End of the world, not today!
The new year is approaching fast. Will it mean much when the clock ticks away on Dec. 31 the last Monday of 2012 and welcomes on Jan. 1 the first Tuesday of 2013? Obviously nothing will change as not only the calendar we have been using, but all calendars are fictional creations of some brilliant brains to measure… To measure what? The distance between now and the past as well as the distance between today and the future…
BC, DC or whatever? Who can vouch in full heart the exact timing of the reported birth date of that soul holy for many? What was the relationship between pagan traditions, including their calendars and those officious servants who “conclaved” in Tarsus to produce the “real” holy book through shuffling sets of holy books? Still, belief is belief, has to be respected even by nonbelievers in this era of respect to rights and freedoms.
The oddest, of course, is the New Year’s Eve or the Christmas celebration in non-Christian lands where such traditions have neither cultural nor historical background. A communal illness of impersonation, as if they indeed belonged to that “other” culture? Some sort of inferiority complex or ill product of a defeatist psychology? Perhaps all, perhaps none.

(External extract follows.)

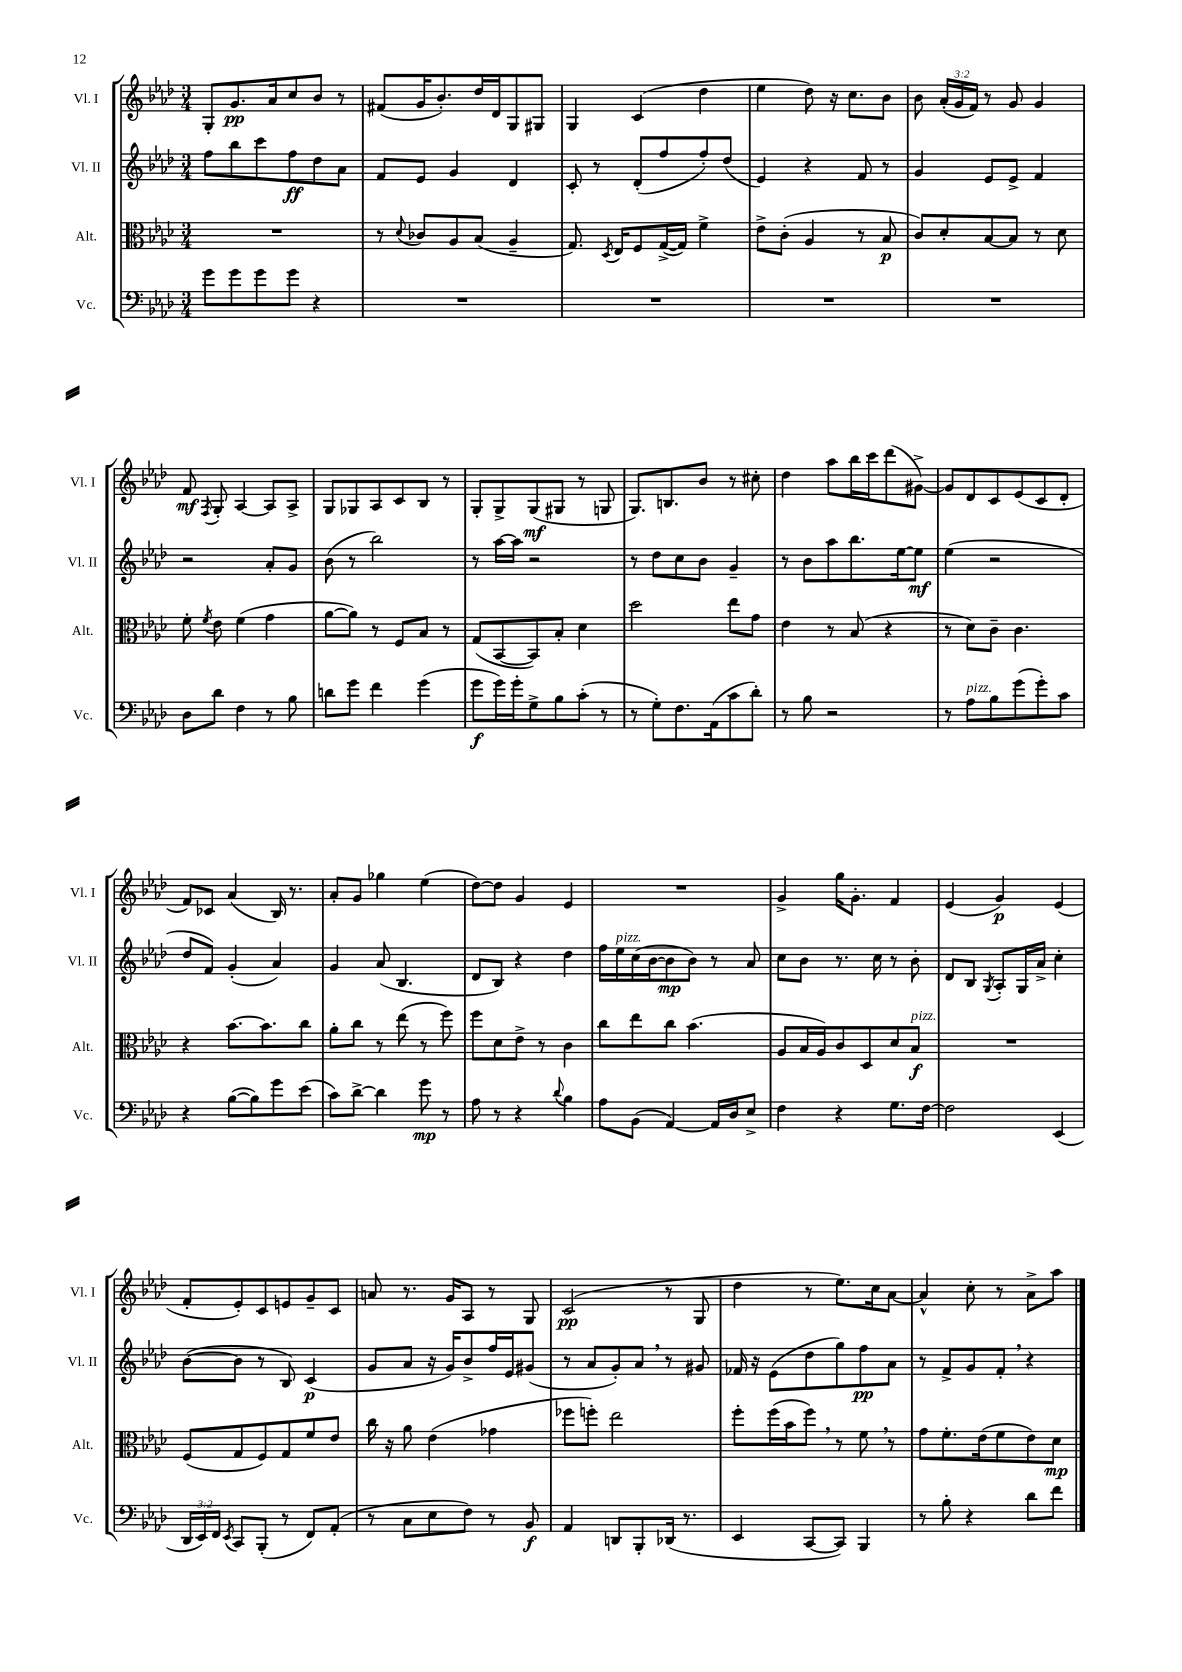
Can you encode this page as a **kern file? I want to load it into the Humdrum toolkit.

Is it not strange that the first Christmas celebration was introduced to Turks by a Jewish-Turk hat merchant in the early 1960s in the famous “Pera” – today’s Beyoğlu district – of Istanbul? That Jewish-Turk, Vitaly Hakko, was the founder of today’s prestigious Vakko readymade garment and apparel chain. Hakko, in many interviews with the media explained in all detail what kind of a difficult job it was for a Jewish young man supporting a Christian tradition in a predominantly Muslim society because he believed such occasions were requirements of a “market economy.”
Hakko succeeded and in this predominantly Muslim society, despite all the anger of fundamentalists, the Christmas and New Year’s Eve period has become a time of shopping frenzy, a period of celebration, entertainment, a new beginning…

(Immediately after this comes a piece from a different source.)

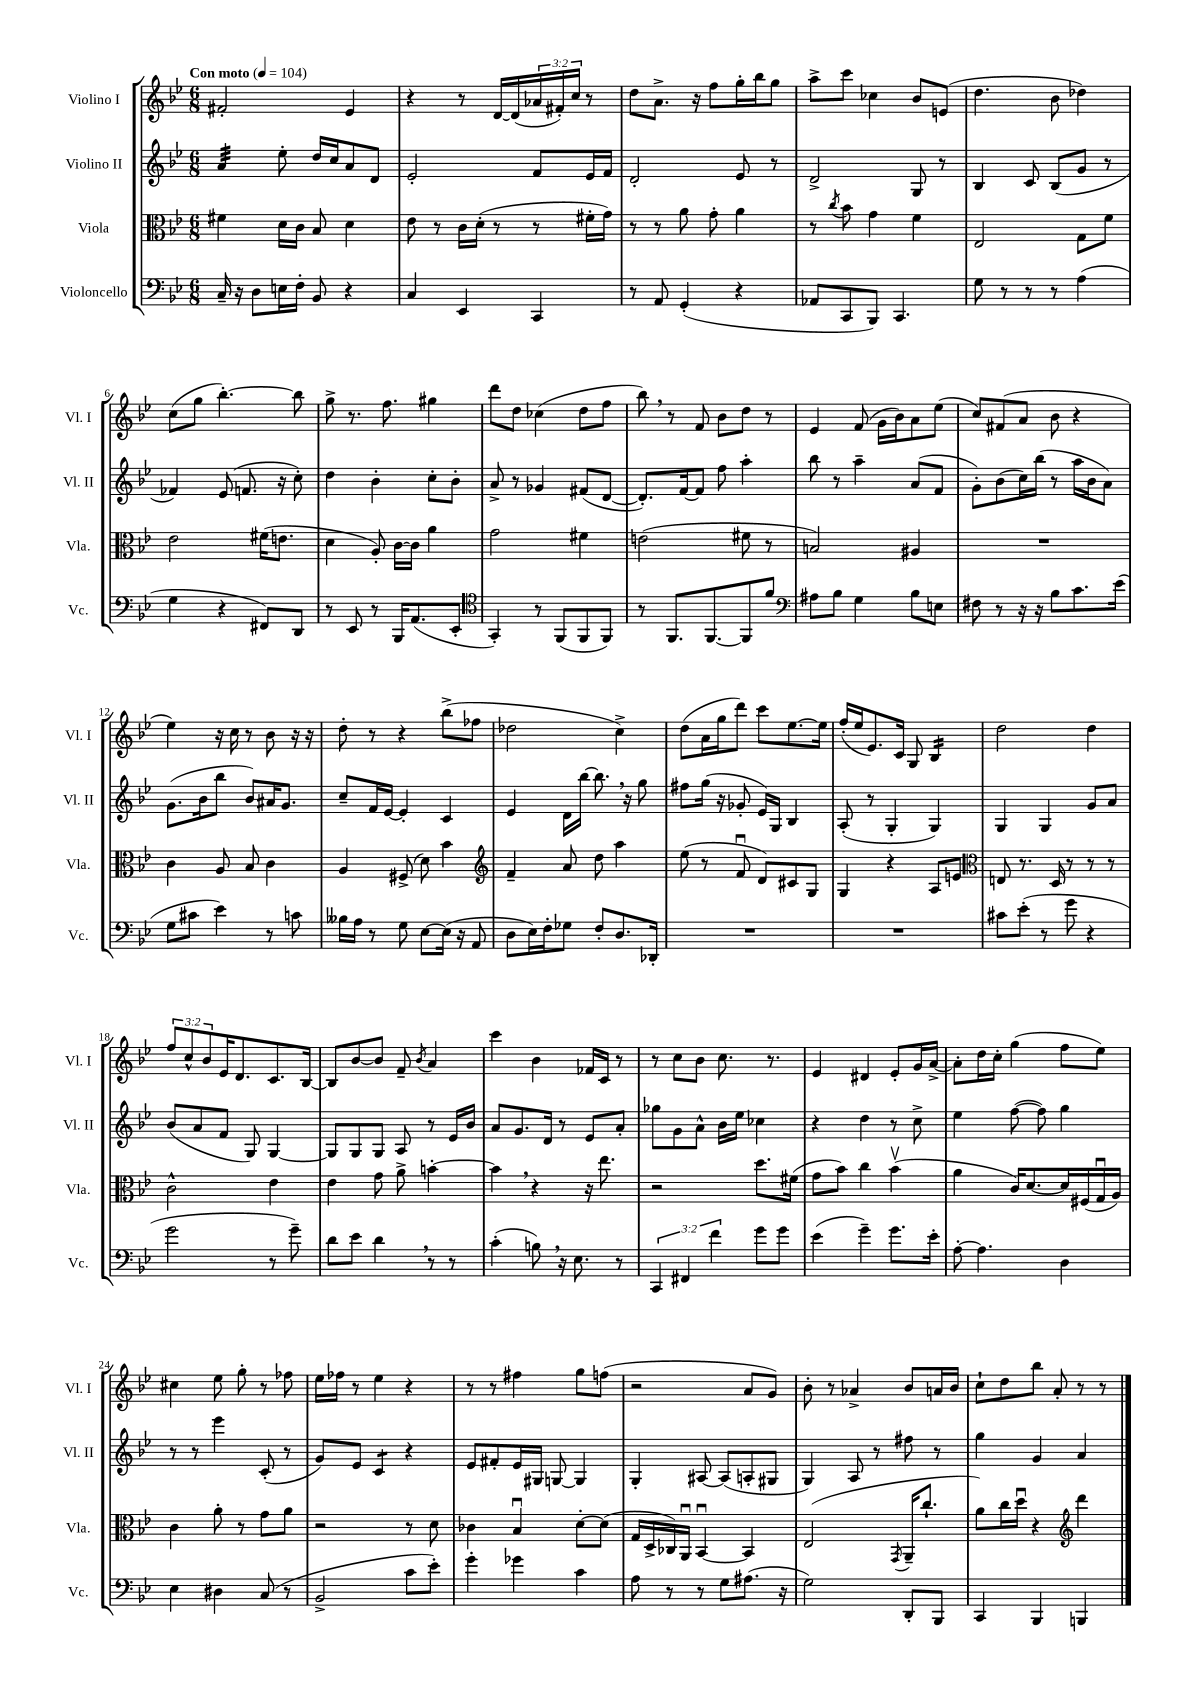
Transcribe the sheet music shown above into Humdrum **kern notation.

That was the catch phrase; a new beginning. Christian or not, this season offers everyone in this global village a possibility to make a fresh start… Or, at least the perception that a fresh start might be possible. Anyhow, in the social sciences perceptions are always more important than realities, are they not?

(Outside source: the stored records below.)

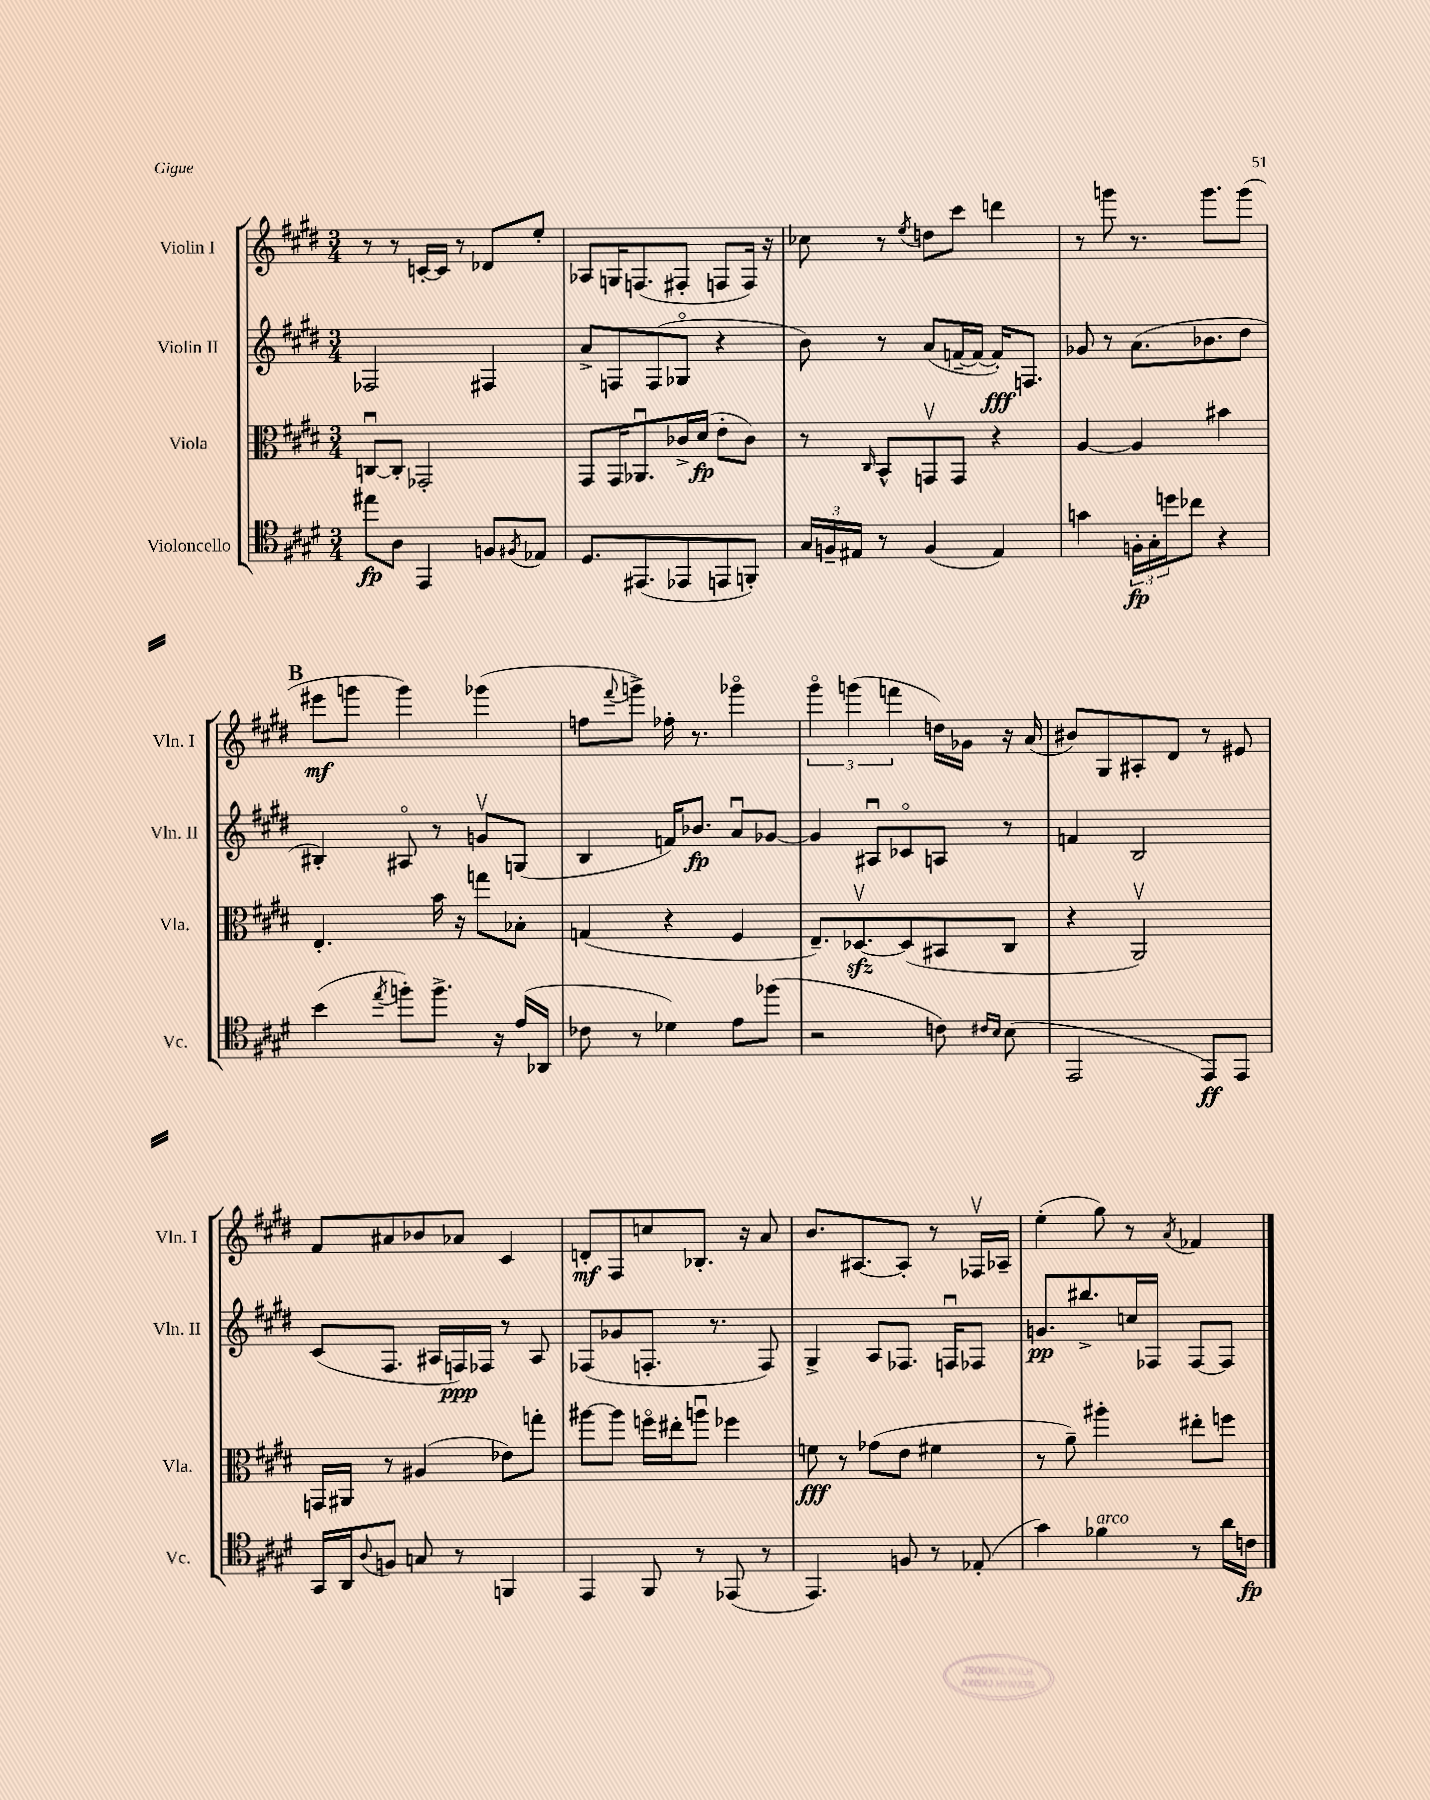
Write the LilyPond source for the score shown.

<<
\new StaffGroup <<
\new Staff = "s0" \with { instrumentName = "Violin I" shortInstrumentName = "Vln. I" } {
    \clef treble \key e \major \numericTimeSignature \time 3/4
    r8 r8 c'16~-. c'16 r8 des'8 e''8-. |
    aes8 g16 f8.( fis8-. f8 f16) r16 |
    ces''8 r8 \acciaccatura { e''8 } d''8 cis'''8 d'''4 |
    r8 g'''8 r8. g'''8. g'''8( |
    \mark \markup { \bold "B" } eis'''8\mf g'''8 g'''4) ges'''4( |
    f''8 \appoggiatura { fis'''8 } g'''8->) fes''16-. r8. ges'''4\flageolet |
    \tuplet 3/2 { gis'''4\flageolet g'''4( f'''4 } d''16) ges'16 r16 a'16( |
    bis'8) gis8 ais8-. dis'8 r8 eis'8 |
    fis'8 ais'8 bes'8 aes'8 cis'4 |
    d'8-.\mf fis8 c''8 bes8.-. r16 a'8 |
    b'8. ais8.~ ais8-. r8 fes16\upbow aes16-- |
    e''4-.( gis''8) r8 \acciaccatura { a'8 } fes'4 \bar "|." |
}
\new Staff = "s1" \with { instrumentName = "Violin II" shortInstrumentName = "Vln. II" } {
    \clef treble \key e \major \numericTimeSignature \time 3/4
    fes2 fis4 |
    a'8-> f8 f8( ges8\flageolet r4 |
    b'8) r8 a'8( f'16~-- f'16~ f'16-.\fff) f8. |
    ges'8 r8 a'8.( bes'8. dis''8 |
    \mark \markup { \bold "B" } bis4-.) ais8\flageolet r8 g'8\upbow g8( |
    b4 f'16) bes'8.\fp a'8\downbow ges'8~ |
    ges'4 ais8\downbow ces'8\flageolet a8 r8 |
    f'4 b2 |
    cis'8( fis8. ais16 f16\ppp) fes16 r8 ais8 |
    fes8( ges'8 f8.-. r8. f8) |
    gis4-> a8 fes8. f16\downbow fes8 |
    g'8.\pp bis''8.-> c''16 fes16 fes8~ fes8 \bar "|." |
}
\new Staff = "s2" \with { instrumentName = "Viola" shortInstrumentName = "Vla." } {
    \clef alto \key e \major \numericTimeSignature \time 3/4
    c8~\downbow c8-. ges,2-. |
    gis,8 gis,16 aes,8.\downbow ces'16-> dis'16\fp( e'8-. ces'8) |
    r8 \grace { cis16 } b,8-^ g,8\upbow g,8 r4 |
    a4~ a4 bis'4 |
    \mark \markup { \bold "B" } e4.-. b'16 r16 g''8 bes8-. |
    g4( r4 fis4 |
    e8.--) des8.~\upbow\sfz des8( bis,8 cis8 |
    r4 a,2\upbow) |
    g,16 ais,16 r8 ais4( ees'8) g''8-. |
    ais''8~ ais''8 f''16\flageolet eis''16-. a''8\downbow fes''4 |
    f'8\fff r8 ges'8( e'8 fis'4 |
    r8 a'8--) ais''4-. eis''8-. f''8 \bar "|." |
}
\new Staff = "s3" \with { instrumentName = "Violoncello" shortInstrumentName = "Vc." } {
    \clef tenor \key e \major \numericTimeSignature \time 3/4
    eis''8\fp a8 e,4 f8 \acciaccatura { fis8 } ees8 |
    dis8. eis,8.( ees,8 e,8 f,8-.) |
    \tuplet 3/2 { gis16 f16-- eis16 } r8 f4( eis4) |
    g'4 \tuplet 3/2 { f16-.\fp gis16-. d''16 } ces''8 r4 |
    \mark \markup { \bold "B" } b'4( \acciaccatura { e''8 } f''8-.) f''8.-> r16 e'16( aes,16 |
    ces'8 r8 des'4) e'8 fes''8( |
    r2 c'8) \grace { cis'16 b16 } b8( |
    e,2 e,8\ff) e,8 |
    gis,16 a,16 \appoggiatura { a8 } f8 g8 r8 f,4 |
    e,4 fis,8 r8 ees,8( r8 |
    e,4.) f8 r8 ees8-.( |
    gis'4) fes'4^\markup { \italic "arco" } r8 a'16 c'16\fp \bar "|." |
}
>>
>>
\layout { \context { \Score \remove "Bar_number_engraver" } }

Nowadays, there are quite a few doomsday prophecies thanks to the belief that a 5,125-year cycle known as the Long Count in the Mayan calendar will supposedly come to an end on Dec. 21. The Maya didn’t say much about what would happen next, but into that void have rushed occult writers, bloggers and New Age visionaries foreseeing all manner of monumental change. Obviously Dec. 22 will be no different than Dec. 21 and all this frenzy is nonsense. In the meantime, the Şirince village in Turkey’s Aegean region and the Bugarach village in southern France are thought by some to be the only places on earth where it may be possible to survive the end of the world and are battling to accommodate hundreds of thousands of “doomsday tourists.”
Anyhow, in Şirince, Bugarach or wherever you are, warmest greetings and best wishes for the holidays.